§ Exercise aim: Print every line of the listing below, starting with the line that holds "Fig 3. The morphing" and going on through the line that holds "Table 5 Observing", both included, and print nothing else.

§ Source data:
+ + + + + + +

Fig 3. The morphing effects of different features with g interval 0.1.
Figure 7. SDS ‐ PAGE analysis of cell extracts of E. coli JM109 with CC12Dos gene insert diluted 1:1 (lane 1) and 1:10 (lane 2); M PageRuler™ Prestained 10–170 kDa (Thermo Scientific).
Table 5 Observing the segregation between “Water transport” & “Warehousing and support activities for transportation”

+ + + + + + +

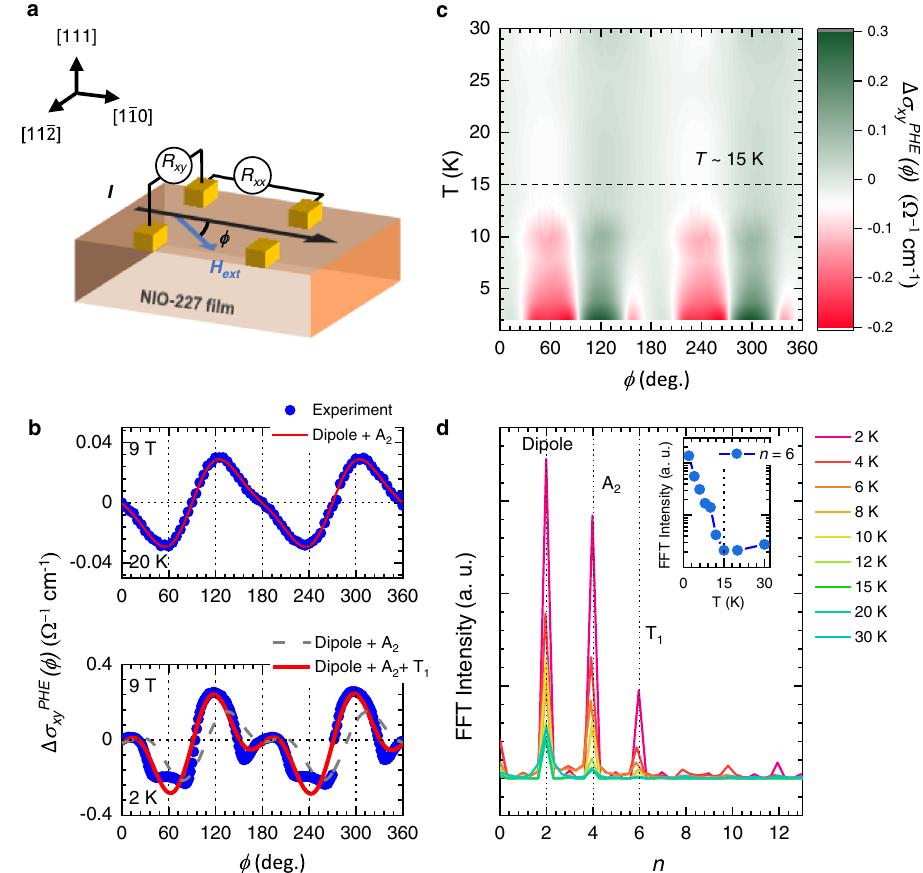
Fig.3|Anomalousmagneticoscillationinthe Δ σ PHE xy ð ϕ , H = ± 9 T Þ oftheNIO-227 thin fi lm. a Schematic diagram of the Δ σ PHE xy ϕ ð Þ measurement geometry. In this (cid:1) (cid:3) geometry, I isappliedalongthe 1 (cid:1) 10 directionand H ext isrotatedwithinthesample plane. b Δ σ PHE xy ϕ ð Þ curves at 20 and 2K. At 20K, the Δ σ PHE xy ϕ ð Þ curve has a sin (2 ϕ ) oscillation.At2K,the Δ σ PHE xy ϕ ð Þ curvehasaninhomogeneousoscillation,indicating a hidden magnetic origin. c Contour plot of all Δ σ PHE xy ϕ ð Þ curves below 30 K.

+ + + + + + +

§ Exercise answer:
Fig 3. The morphing effects of different features with g interval 0.1.
Figure 7. SDS ‐ PAGE analysis of cell extracts of E. coli JM109 with CC12Dos gene insert diluted 1:1 (lane 1) and 1:10 (lane 2); M PageRuler™ Prestained 10–170 kDa (Thermo Scientific).
Table 5 Observing the segregation between “Water transport” & “Warehousing and support activities for transportation”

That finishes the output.